Emerging Author of the Month: Julia Zarankin
Diaspora Dialogues
March 11, 2013
Tell us about yourself.
Julia Zarankin is a Toronto-based writer. Her creative nonfiction has appeared in Threepenny Review, Antioch Review, Dalhousie Review, PRISM International, and The Globe and Mail. She was long-listed for a CBC Literary award in nonfiction (2011) and an essay called “Leaving the 18th Floor” is forthcoming in Truth, Dare, Double Dare (Goose Lane, 2014). She currently blogs about birds and words at Ontario Nature. In her former life, which ended in 2008, Julia worked as a Russian literature professor at theUniversity of Missouri.
Tell us about the piece you’ve decided to share.
This is an excerpt from a piece that began as a letter to my deceased Latin teacher. It’s about themes that permeate my writing: language, dislocation, nostalgia, yearning for an understanding of one’s past, mysterious connections. This piece appeared in the Antioch Review in 2011.

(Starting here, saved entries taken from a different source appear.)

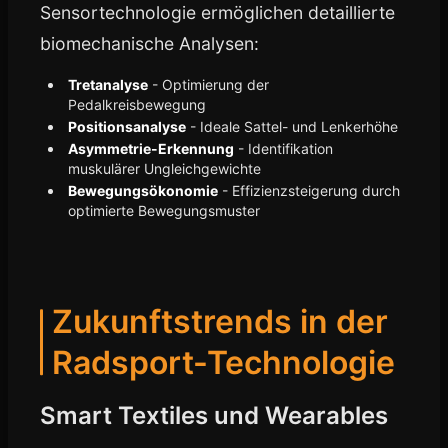
Sensortechnologie ermöglichen detaillierte
biomechanische Analysen:
Tretanalyse
- Optimierung der
Pedalkreisbewegung
Positionsanalyse
- Ideale Sattel- und Lenkerhöhe
Asymmetrie-Erkennung
- Identifikation
muskulärer Ungleichgewichte
Bewegungsökonomie
- Effizienzsteigerung durch
optimierte Bewegungsmuster
Zukunftstrends in der
Radsport-Technologie
Smart Textiles und Wearables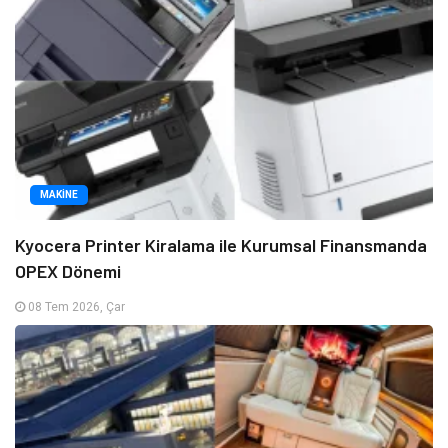
MAKINE
Kyocera Printer Kiralama ile Kurumsal Finansmanda
OPEX Dönemi
08 Tem 2026, Çar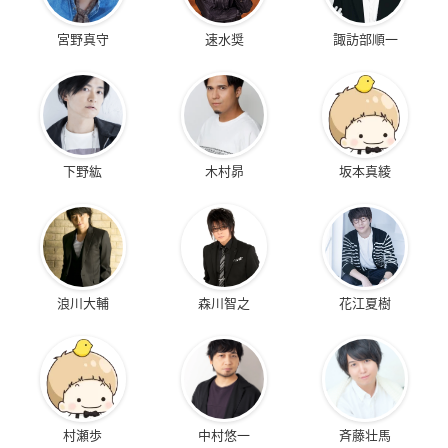
宮野真守
速水奨
諏訪部順一
下野紘
木村昴
坂本真綾
浪川大輔
森川智之
花江夏樹
村瀬歩
中村悠一
斉藤壮馬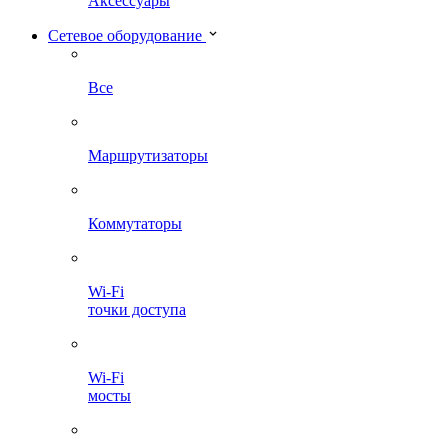
Аксессуары
Сетевое оборудование
Все
Маршрутизаторы
Коммутаторы
Wi-Fi
точки доступа
Wi-Fi
мосты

When and why did you realize you had a passion for writing?
It started with a compulsion to write letters and diaries—when I was a teenager, I must have written at least ten letters a week. I was seriously obsessed. It must have been at that time that I realized writing calmed me down and made the world around me more comprehensible; when I wasn’t writing, I didn’t quite feel like myself. I’ve always been fascinated by my immigrant identity; early on, I started writing about my family, and they continue to inspire me in their strangeness, their tenacity, their fearlessness, their success in making a home for themselves in a new country, and their captivating identity, which I’m constantly striving to understand.
What pieces of writing/authors have had the greatest impact on you?
I keep turning back to Anton Chekhov. I don’t think there’s anyone else like him who can make you laugh and cry at the same time. I reread Tolstoy for his expertise in the human body—I don’t think there’s anyone else who can describe involuntary physical responses as well as he can. These days, Isabel Huggan, Jonathan Franzen, Alice Munro, Maureen Stanton, Jhumpa Lahiri, Virginia Woolf occupy coveted space on my bookshelf.
What kind of writer do you aspire to be?
One who works hard to craft memorable sentences and who never tires of the rhythm of language.
How and when do you find time to write?
I’m a freelancer and have the luxury to keep my mornings free and reserved for writing. Still, it’s discipline and it’s work, and I use a computer program called FREEDOM to keep myself off the internet during writing hours. The question, for me, isn’t about finding time to write, but about making sure you use the time you have.